In late 1970's, two DNA sequencing techniques for longer DNA molecules were invented. These were the Sanger (or dideoxy) method and the Maxam-Gilbert (chemical cleavage) method. The Maxam-Gilbert method is based on nucleotide-specfic cleavage by chemicals and is best used to sequence oligonucleotides (short nucleotide polymers, usually smaller than 50 base-pairs in length). The Sanger method is more commonly used because it has been proven technically easier to apply and with the advent of PCR and automation of the technique is easily applied to long strands of DNA including some entire genes. This technique is based on chain termination by dideoxy nucleotides during PCR elongation reactions. In the Sanger method, the DNA strand to be analyzed is used as a template and DNA polymerase is used, in a PCR reaction to generate complimentary strands using primers.
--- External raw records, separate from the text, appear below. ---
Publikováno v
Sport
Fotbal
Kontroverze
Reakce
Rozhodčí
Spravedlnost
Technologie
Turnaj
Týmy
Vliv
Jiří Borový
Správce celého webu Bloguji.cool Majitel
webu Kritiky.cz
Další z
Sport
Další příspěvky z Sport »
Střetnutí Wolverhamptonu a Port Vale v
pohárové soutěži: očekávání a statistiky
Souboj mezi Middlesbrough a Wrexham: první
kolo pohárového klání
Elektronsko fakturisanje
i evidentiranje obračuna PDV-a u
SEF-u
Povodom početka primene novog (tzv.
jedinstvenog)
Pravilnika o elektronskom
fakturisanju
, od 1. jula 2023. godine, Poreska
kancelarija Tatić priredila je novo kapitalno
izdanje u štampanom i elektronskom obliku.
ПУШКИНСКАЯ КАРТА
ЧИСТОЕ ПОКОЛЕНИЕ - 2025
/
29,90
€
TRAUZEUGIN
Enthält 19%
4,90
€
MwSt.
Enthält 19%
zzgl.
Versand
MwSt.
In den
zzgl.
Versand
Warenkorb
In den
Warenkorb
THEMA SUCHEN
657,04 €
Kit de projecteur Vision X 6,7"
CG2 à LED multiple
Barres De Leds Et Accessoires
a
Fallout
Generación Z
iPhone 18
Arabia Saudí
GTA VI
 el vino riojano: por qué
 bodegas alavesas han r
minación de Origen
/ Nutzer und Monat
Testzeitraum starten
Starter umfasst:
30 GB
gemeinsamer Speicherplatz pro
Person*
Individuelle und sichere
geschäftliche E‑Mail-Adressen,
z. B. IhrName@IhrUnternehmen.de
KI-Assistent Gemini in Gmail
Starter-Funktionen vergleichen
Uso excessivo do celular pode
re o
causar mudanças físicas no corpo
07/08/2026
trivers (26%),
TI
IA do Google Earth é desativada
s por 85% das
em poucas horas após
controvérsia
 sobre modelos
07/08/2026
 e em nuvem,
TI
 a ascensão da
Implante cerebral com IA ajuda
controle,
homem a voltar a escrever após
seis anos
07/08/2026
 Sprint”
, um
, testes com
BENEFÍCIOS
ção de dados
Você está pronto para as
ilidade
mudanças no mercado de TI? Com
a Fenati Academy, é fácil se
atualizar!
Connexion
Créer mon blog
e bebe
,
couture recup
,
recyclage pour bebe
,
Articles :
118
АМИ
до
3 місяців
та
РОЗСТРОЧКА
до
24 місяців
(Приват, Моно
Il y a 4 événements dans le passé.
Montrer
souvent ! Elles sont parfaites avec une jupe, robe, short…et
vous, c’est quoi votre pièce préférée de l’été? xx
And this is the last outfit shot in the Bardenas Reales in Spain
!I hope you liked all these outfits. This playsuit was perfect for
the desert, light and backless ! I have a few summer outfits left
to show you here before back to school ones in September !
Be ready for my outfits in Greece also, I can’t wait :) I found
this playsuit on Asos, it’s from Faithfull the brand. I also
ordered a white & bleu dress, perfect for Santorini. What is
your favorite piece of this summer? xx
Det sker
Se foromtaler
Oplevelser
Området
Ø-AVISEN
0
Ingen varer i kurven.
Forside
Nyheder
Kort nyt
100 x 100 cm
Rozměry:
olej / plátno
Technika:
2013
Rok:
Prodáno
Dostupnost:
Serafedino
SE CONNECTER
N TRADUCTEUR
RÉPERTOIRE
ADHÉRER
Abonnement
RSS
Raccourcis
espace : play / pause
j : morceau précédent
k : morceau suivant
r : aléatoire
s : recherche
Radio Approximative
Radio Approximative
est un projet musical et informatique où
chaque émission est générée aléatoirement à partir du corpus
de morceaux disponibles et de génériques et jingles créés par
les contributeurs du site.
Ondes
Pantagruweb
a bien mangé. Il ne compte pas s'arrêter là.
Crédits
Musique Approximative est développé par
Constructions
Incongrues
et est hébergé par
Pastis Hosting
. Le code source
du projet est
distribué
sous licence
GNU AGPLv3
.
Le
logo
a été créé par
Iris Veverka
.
Four different PCR reaction mixtures are prepared each containing a certain percentage of dideoxynucleoside triphosphate (ddNTP) analogs to one of the four nucleotides (ATP, CTP, GTP or TTP). Synthesis of the new DNA strand continues until one of these analogs is incorporated, at which time the strand is prematurely truncated. Each PCR reaction will end up containing a mixture of different lengths of DNA strands all ending with the nucleotide that was dideoxy labeled for that reaction. Gel electrophoresis is then used to separate the strands of the four reactions in four separate lanes and determine the sequence of the original template based on what lengths of strands end with what nucleotide. In the automated Sanger reaction, primers are used that are labeled with four different coloured fluorescent tags. PCR reactions, in the presence of the different dideoxy nucleotides, are performed as described above. However, next, the four reaction mixtures

are then combined and applied to a single lane of a gel. The colour of each fragment is detected using a laser beam and the information is collected by a computer which generates chromatograms showing peaks for each colour, from which the template DNA sequence can be determined. Basic Local Alignment Search Tool (BLAST) is an algorithm for comparing primary biological sequence information, such as the amino-acid sequences of different proteins or the nucleotides of DNA sequences. A BLAST search enables a researcher to compare a query sequence with a library or database of sequences and identify library sequences that resemble the query sequence above a certain threshold. This is the most frequently used tool for calculating sequence similarity. The BLAST algorithm and the computer program that implements it were developed by Stephen Altschul, Warren Gish, David Lipman at the U.S. National Center for Biotechnology Information (NCBI), Webb Miller at the Pennsylvania State University, and Gene Myers at the University of Arizona The comparison of nucleotide or protein sequences from the same or different organisms is a very powerful tool in molecular biology. By finding similarities between sequences, scientists can infer the function of newly sequenced genes, predict new members of gene families, and explore evolutionary relationships. Now that whole genomes are being sequenced, sequence similarity searching can be used to predict the location and function of protein-coding and transcription-regulation regions in genomic DNA. During the past five years many genomes have become searchable and the sequences in those databases are typically long chromosomes. Besides many long nucleotide sequences have been added to the BLAST databases as a result of highthroughput genomic projects. Previosly, sequences in the BLAST database have been associated with only one descriptive phrase that is normally the same as the definition in the GenBank flat file. This means that only very generic information is provided for matches to long database sequences even though such a sequence might have annotations for many genes, coding regions (CDS) and other features. Now we BLAST its very convinient for researchers in Bioinformatic and Biotechnology fields.